Available data below:

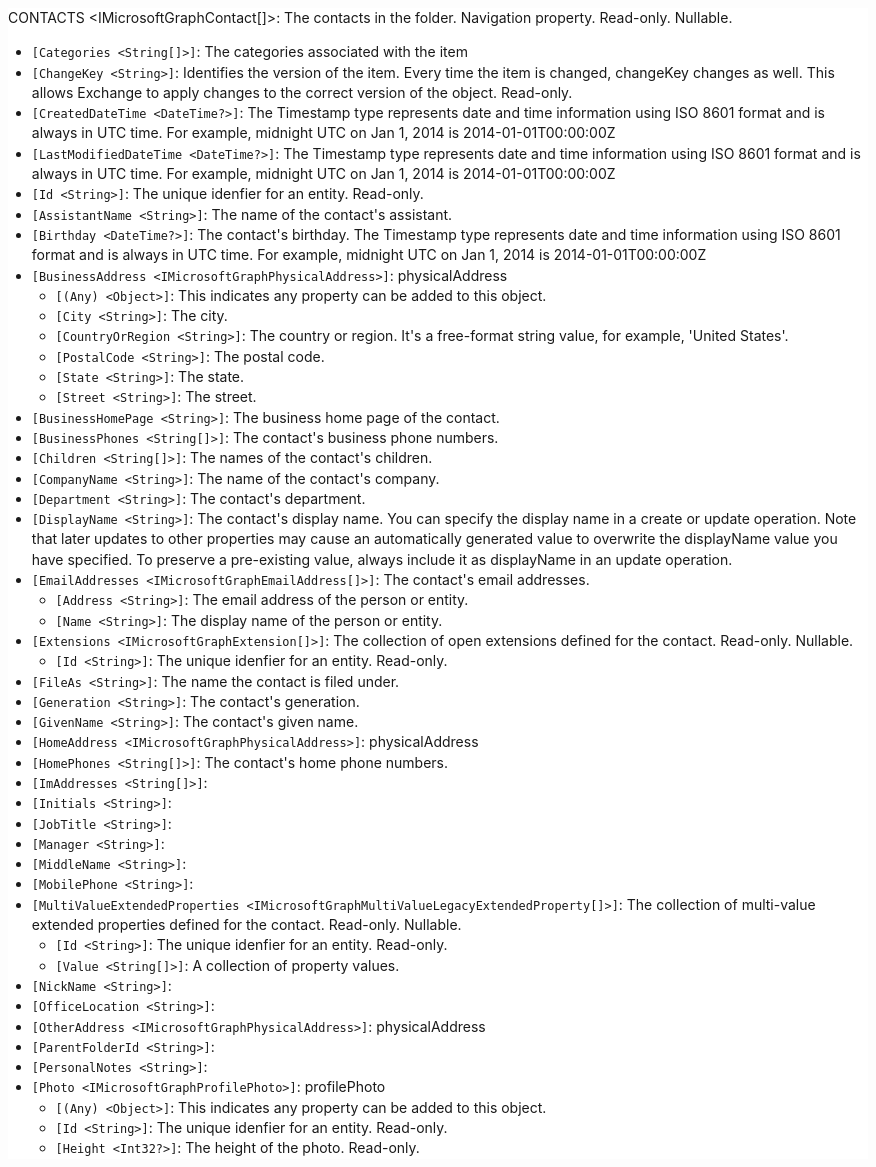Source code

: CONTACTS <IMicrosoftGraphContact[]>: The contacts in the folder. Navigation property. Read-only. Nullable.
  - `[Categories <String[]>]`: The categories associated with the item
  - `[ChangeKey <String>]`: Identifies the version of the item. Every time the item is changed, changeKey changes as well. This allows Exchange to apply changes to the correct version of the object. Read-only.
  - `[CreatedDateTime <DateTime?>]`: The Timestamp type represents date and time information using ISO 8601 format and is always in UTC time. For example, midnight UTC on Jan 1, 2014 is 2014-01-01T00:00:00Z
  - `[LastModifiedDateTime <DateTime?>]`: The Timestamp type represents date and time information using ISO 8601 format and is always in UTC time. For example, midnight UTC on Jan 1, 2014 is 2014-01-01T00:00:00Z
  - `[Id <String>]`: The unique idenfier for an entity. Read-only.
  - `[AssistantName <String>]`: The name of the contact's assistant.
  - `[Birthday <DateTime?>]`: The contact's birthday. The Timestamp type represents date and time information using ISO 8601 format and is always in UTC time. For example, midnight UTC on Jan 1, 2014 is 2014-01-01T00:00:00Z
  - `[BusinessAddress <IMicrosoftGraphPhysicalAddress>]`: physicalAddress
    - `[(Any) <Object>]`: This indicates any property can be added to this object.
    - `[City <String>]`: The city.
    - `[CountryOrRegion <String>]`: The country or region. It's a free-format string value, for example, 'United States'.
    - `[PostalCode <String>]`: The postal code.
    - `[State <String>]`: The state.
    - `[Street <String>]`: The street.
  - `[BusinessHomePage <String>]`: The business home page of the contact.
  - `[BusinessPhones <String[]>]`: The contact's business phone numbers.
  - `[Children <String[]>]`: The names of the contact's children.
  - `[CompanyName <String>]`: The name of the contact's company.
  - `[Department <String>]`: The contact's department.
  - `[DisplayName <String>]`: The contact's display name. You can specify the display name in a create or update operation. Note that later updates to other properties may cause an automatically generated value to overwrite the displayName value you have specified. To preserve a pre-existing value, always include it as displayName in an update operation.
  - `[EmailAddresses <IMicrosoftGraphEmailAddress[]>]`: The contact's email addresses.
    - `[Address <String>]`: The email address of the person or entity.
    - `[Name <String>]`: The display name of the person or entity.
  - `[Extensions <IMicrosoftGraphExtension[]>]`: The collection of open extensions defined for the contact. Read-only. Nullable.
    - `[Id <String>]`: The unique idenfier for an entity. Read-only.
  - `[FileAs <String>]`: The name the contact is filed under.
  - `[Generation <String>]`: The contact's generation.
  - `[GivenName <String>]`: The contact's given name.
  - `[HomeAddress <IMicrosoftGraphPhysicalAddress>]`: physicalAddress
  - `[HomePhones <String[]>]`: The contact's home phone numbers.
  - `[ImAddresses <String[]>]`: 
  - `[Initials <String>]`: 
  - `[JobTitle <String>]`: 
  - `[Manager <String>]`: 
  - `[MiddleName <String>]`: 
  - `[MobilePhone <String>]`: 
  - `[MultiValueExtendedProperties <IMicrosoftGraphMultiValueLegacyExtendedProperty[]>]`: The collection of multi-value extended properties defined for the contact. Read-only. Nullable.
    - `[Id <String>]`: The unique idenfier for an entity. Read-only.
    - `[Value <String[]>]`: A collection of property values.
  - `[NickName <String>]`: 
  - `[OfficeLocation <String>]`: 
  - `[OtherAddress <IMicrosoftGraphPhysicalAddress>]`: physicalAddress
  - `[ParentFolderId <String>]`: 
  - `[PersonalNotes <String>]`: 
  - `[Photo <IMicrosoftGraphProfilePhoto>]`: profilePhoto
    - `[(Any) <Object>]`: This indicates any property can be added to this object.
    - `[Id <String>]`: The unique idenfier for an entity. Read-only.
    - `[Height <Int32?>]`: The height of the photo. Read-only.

End of Available data.

What is required — Return each record above as it stands. Pictures stay out.

Result for this exercise —
Source code

: CONTACTS <IMicrosoftGraphContact[]>: The contacts in the folder. Navigation property. Read-only. Nullable.
  - `[Categories <String[]>]`: The categories associated with the item
  - `[ChangeKey <String>]`: Identifies the version of the item. Every time the item is changed, changeKey changes as well. This allows Exchange to apply changes to the correct version of the object. Read-only.
  - `[CreatedDateTime <DateTime?>]`: The Timestamp type represents date and time information using ISO 8601 format and is always in UTC time. For example, midnight UTC on Jan 1, 2014 is 2014-01-01T00:00:00Z
  - `[LastModifiedDateTime <DateTime?>]`: The Timestamp type represents date and time information using ISO 8601 format and is always in UTC time. For example, midnight UTC on Jan 1, 2014 is 2014-01-01T00:00:00Z
  - `[Id <String>]`: The unique idenfier for an entity. Read-only.
  - `[AssistantName <String>]`: The name of the contact's assistant.
  - `[Birthday <DateTime?>]`: The contact's birthday. The Timestamp type represents date and time information using ISO 8601 format and is always in UTC time. For example, midnight UTC on Jan 1, 2014 is 2014-01-01T00:00:00Z
  - `[BusinessAddress <IMicrosoftGraphPhysicalAddress>]`: physicalAddress
    - `[(Any) <Object>]`: This indicates any property can be added to this object.
    - `[City <String>]`: The city.
    - `[CountryOrRegion <String>]`: The country or region. It's a free-format string value, for example, 'United States'.
    - `[PostalCode <String>]`: The postal code.
    - `[State <String>]`: The state.
    - `[Street <String>]`: The street.
  - `[BusinessHomePage <String>]`: The business home page of the contact.
  - `[BusinessPhones <String[]>]`: The contact's business phone numbers.
  - `[Children <String[]>]`: The names of the contact's children.
  - `[CompanyName <String>]`: The name of the contact's company.
  - `[Department <String>]`: The contact's department.
  - `[DisplayName <String>]`: The contact's display name. You can specify the display name in a create or update operation. Note that later updates to other properties may cause an automatically generated value to overwrite the displayName value you have specified. To preserve a pre-existing value, always include it as displayName in an update operation.
  - `[EmailAddresses <IMicrosoftGraphEmailAddress[]>]`: The contact's email addresses.
    - `[Address <String>]`: The email address of the person or entity.
    - `[Name <String>]`: The display name of the person or entity.
  - `[Extensions <IMicrosoftGraphExtension[]>]`: The collection of open extensions defined for the contact. Read-only. Nullable.
    - `[Id <String>]`: The unique idenfier for an entity. Read-only.
  - `[FileAs <String>]`: The name the contact is filed under.
  - `[Generation <String>]`: The contact's generation.
  - `[GivenName <String>]`: The contact's given name.
  - `[HomeAddress <IMicrosoftGraphPhysicalAddress>]`: physicalAddress
  - `[HomePhones <String[]>]`: The contact's home phone numbers.
  - `[ImAddresses <String[]>]`: 
  - `[Initials <String>]`: 
  - `[JobTitle <String>]`: 
  - `[Manager <String>]`: 
  - `[MiddleName <String>]`: 
  - `[MobilePhone <String>]`: 
  - `[MultiValueExtendedProperties <IMicrosoftGraphMultiValueLegacyExtendedProperty[]>]`: The collection of multi-value extended properties defined for the contact. Read-only. Nullable.
    - `[Id <String>]`: The unique idenfier for an entity. Read-only.
    - `[Value <String[]>]`: A collection of property values.
  - `[NickName <String>]`: 
  - `[OfficeLocation <String>]`: 
  - `[OtherAddress <IMicrosoftGraphPhysicalAddress>]`: physicalAddress
  - `[ParentFolderId <String>]`: 
  - `[PersonalNotes <String>]`: 
  - `[Photo <IMicrosoftGraphProfilePhoto>]`: profilePhoto
    - `[(Any) <Object>]`: This indicates any property can be added to this object.
    - `[Id <String>]`: The unique idenfier for an entity. Read-only.
    - `[Height <Int32?>]`: The height of the photo. Read-only.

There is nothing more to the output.